In my head, I told myself I could do whatever I wanted. Marquis was not the boss of me. But would he be mad if I went out for Scrooge too? I was afraid of so many things—even Marquis. Instead of talking to him about what was going on, I was sneaking naps and daydreaming about finger traps. I was still a little afraid of everything and everyone. But Mom reminded me the other day that most of the stuff I worried about never happened. Worrying was kind of like a finger trap—pulling at it only made things worse.
Marquis poked me again with the eraser end of his trusty mechanical pencil.
I sat up, and my squinting eyes landed on one of Mr. Gonzalez’s laminated motivational posters:
You have to be ODD to be number one.
—Anonymous
This motivational message seemed to be from a poster god named Anonymous. Have you ever noticed how many quotes are from this Anonymous person? Or Albert Einstein? There were a lot of those, too.
Anyway, maybe I could decide what to do. I mean, the letter I kind of looked like the numeral one. Maybe trying out for the lead role would be an odd thing for me to do. So maybe I just needed to do the opposite of what I want to do, so I could see what number one feels like.
The little voice in my head, which was sometimes my friend and sometimes my foe, taunted me. What makes you think you can do this?
“Well, evil foe, so far this year, I’ve rescued the school chocolate bar sale, helped get sixth grade into the dance, and saved Abhi from a runaway train. So . . . ”
“Who are you talking to, Zack?” Marquis asked.
“Nobody.” I hadn’t realized I’d said that out loud. However, talking to yourself is definitely odd, so I guessed I was on the right track.
So? The foe voice in my head answered.
I gazed at the slobber spot on problem 46. Mr. G. wouldn’t like that. But Mr. G. would be happy I had problem-solved the entire period. And I came up with four ways to solve the problem.
1. Take the easy way as usual and go with whatever backstage role Mrs.
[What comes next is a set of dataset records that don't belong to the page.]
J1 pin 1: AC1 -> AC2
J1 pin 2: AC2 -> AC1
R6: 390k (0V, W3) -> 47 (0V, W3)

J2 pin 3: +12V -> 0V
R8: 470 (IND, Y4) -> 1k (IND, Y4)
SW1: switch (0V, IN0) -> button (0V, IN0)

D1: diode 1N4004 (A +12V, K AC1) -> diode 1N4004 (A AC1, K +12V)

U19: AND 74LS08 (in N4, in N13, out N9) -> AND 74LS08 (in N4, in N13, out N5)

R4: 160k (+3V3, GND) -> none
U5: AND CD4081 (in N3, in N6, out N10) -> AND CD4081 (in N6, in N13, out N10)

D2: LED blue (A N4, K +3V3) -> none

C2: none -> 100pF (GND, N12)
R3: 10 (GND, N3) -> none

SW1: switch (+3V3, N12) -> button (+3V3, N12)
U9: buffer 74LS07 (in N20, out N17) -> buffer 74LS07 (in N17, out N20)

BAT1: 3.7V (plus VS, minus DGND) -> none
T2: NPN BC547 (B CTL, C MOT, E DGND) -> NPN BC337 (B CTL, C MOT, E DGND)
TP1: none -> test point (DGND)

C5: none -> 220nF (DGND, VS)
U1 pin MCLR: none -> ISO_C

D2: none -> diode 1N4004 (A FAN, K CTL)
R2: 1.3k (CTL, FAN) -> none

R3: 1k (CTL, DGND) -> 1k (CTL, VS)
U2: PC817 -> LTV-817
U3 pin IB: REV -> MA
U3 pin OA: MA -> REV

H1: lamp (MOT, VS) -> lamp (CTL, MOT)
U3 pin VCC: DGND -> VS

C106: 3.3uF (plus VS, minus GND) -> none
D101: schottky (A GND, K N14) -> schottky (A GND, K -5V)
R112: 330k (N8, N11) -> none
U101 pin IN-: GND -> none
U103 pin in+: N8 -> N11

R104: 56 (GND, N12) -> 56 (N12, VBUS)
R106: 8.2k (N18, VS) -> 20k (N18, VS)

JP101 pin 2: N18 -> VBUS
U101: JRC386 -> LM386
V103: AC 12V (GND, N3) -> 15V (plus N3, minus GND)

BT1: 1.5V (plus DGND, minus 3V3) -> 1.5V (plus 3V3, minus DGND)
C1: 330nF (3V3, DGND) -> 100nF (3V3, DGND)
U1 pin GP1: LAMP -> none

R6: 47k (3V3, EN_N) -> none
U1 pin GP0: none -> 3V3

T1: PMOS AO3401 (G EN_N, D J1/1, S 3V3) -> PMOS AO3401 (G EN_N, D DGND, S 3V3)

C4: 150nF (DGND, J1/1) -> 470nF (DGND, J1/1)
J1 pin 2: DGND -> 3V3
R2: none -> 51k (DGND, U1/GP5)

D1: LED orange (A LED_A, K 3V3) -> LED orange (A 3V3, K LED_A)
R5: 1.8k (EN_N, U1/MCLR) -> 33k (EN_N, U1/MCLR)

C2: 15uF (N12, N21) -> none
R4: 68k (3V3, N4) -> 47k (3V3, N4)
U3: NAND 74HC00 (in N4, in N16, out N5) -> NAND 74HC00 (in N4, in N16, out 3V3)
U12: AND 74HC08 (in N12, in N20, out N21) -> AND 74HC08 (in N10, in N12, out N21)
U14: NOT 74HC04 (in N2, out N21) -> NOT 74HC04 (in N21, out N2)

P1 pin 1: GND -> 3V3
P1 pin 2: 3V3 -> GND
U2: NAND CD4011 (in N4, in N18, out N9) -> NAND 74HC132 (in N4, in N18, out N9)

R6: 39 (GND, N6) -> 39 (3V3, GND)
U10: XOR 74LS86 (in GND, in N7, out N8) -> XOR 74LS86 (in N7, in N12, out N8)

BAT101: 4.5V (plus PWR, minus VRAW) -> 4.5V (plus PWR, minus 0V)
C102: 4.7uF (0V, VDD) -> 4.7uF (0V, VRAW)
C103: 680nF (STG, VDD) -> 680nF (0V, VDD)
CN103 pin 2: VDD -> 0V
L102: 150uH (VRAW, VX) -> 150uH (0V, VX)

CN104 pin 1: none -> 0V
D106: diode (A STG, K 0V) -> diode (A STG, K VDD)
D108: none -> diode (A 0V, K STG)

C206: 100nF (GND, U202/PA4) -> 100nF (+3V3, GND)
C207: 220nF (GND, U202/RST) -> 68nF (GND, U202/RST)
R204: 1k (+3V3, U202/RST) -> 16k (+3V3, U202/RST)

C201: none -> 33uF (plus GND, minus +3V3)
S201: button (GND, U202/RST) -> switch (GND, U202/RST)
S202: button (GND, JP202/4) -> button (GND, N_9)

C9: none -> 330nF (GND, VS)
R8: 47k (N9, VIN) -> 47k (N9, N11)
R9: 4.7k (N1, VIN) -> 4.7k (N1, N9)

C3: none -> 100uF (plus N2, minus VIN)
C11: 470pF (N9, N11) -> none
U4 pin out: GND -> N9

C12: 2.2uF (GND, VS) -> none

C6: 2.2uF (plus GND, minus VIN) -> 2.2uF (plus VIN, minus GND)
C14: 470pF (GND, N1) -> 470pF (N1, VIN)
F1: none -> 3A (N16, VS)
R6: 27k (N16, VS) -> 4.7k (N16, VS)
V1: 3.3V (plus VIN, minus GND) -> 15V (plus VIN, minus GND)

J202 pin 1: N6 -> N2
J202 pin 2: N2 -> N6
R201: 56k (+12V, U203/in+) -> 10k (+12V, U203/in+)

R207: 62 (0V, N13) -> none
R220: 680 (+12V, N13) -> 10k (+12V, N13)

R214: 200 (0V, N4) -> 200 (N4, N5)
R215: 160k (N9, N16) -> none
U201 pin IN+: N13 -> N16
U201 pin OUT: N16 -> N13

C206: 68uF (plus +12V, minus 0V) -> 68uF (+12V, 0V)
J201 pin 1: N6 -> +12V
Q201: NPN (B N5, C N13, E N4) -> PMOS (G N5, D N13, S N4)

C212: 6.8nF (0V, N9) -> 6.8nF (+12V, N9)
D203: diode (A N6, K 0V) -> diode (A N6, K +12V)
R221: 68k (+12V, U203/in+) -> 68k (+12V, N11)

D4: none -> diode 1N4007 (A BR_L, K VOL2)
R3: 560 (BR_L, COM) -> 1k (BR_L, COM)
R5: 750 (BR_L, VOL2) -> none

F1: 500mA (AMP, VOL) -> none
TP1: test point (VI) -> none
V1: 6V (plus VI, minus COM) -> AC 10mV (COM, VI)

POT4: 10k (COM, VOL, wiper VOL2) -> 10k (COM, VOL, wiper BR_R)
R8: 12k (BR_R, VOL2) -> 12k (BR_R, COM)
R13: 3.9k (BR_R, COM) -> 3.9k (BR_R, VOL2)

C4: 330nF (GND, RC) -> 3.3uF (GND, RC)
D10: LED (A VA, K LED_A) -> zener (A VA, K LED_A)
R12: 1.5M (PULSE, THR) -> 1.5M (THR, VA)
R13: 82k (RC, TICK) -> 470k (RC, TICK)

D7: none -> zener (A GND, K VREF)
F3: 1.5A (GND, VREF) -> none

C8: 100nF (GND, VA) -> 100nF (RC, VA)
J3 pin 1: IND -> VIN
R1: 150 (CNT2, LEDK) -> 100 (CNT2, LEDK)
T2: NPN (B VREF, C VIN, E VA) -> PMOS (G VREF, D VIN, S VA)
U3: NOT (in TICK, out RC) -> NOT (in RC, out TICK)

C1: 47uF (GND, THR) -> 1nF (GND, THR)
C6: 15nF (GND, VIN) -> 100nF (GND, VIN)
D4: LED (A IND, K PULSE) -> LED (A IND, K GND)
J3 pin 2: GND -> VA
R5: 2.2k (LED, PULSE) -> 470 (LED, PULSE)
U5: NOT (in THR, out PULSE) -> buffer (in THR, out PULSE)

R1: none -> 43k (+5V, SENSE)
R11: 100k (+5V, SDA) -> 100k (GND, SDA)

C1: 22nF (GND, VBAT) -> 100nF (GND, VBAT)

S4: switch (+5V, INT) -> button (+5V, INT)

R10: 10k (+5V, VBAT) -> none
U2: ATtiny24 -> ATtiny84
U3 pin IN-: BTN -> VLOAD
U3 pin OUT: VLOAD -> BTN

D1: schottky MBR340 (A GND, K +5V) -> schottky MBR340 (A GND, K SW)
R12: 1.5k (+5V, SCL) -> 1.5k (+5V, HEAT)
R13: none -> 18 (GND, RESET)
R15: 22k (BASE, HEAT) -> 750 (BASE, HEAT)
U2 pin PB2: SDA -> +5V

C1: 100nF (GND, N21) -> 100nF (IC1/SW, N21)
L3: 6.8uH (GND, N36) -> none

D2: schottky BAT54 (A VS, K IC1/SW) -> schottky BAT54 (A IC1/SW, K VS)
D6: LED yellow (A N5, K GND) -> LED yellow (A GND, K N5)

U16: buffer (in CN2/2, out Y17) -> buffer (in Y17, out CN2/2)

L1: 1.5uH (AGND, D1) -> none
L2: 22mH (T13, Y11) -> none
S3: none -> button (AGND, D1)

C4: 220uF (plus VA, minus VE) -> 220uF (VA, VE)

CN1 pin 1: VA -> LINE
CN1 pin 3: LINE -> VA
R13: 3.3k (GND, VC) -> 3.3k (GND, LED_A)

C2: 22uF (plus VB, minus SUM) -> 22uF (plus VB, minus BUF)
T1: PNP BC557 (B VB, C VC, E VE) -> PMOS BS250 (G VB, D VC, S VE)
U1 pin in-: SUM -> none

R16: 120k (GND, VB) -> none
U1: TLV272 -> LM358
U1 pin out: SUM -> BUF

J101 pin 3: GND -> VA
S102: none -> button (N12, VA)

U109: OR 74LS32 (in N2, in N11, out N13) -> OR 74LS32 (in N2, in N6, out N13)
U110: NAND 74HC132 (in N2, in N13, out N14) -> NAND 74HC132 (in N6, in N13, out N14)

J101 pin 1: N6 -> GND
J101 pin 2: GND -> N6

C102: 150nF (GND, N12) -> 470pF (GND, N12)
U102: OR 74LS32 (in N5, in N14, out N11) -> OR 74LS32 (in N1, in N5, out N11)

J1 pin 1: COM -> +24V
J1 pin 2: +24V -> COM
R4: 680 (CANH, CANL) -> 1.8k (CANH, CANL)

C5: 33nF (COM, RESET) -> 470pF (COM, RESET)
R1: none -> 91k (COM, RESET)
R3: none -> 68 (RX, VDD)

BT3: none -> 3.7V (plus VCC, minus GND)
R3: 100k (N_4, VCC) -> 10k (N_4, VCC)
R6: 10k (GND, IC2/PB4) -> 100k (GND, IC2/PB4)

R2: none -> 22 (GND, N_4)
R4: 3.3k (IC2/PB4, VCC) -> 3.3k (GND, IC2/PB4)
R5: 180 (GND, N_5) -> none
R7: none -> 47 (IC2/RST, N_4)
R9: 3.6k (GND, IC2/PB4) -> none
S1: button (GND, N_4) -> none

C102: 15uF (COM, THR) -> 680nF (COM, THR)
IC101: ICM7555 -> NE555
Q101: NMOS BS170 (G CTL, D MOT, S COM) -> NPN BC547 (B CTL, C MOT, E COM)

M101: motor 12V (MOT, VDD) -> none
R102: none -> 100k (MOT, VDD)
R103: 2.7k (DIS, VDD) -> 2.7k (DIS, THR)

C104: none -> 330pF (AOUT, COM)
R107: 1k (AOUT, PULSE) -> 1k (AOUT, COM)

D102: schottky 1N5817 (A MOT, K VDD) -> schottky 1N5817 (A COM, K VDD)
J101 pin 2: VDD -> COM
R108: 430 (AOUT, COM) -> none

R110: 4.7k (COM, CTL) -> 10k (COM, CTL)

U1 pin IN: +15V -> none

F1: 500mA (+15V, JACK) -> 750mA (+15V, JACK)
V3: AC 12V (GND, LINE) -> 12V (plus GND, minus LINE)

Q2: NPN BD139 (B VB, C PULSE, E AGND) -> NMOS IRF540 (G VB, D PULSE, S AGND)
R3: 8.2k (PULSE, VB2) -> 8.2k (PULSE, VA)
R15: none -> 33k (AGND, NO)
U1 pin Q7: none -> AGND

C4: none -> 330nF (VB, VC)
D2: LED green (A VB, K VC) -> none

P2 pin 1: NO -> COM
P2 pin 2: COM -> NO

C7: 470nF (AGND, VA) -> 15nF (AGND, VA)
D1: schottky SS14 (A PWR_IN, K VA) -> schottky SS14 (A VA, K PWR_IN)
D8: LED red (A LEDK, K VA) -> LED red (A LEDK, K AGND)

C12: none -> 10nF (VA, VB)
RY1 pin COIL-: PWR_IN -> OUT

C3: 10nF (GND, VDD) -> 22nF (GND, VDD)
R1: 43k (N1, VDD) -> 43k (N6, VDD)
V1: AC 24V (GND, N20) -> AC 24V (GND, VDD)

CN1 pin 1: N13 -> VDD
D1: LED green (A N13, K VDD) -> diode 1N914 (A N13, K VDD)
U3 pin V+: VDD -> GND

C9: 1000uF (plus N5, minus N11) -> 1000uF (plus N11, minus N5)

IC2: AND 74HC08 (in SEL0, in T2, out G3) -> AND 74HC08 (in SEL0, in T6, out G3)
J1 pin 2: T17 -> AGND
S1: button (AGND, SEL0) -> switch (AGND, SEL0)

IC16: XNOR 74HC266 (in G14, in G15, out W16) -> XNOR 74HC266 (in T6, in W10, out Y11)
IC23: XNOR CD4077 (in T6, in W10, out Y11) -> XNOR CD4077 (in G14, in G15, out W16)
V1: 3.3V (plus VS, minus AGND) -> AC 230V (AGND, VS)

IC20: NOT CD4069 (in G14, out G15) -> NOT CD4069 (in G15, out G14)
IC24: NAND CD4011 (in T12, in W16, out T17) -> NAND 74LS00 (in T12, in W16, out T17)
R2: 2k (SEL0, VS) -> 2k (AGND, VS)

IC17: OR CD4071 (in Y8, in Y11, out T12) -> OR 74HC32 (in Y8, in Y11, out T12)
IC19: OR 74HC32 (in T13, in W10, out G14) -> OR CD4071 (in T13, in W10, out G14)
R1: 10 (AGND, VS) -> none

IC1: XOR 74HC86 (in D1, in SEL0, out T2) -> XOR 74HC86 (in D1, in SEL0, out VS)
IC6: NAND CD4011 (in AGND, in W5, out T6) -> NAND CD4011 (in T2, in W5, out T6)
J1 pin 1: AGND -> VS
Darling assigns me.
2. Or, I could do the odd thing and try out for Ebenezer Scrooge, and maybe have a chance to be number 1 (Number Poster Wisdom).
3. Or, I could end up looking like a stupid fool no matter what I did, so what have I got to lose?
4. Ask a friend for advice.
I started thinking about who I would become, not who I’d been. And the next odd thing that popped in my head was: Ask Abhi for advice. I figured once I did that, I’d know what to do about the audition.
It just so happens this was a week I was at Mom’s and took the bus with Abhi. What are the odds of that, huh? That’s right, Mr. G. I used math in a real-world situation.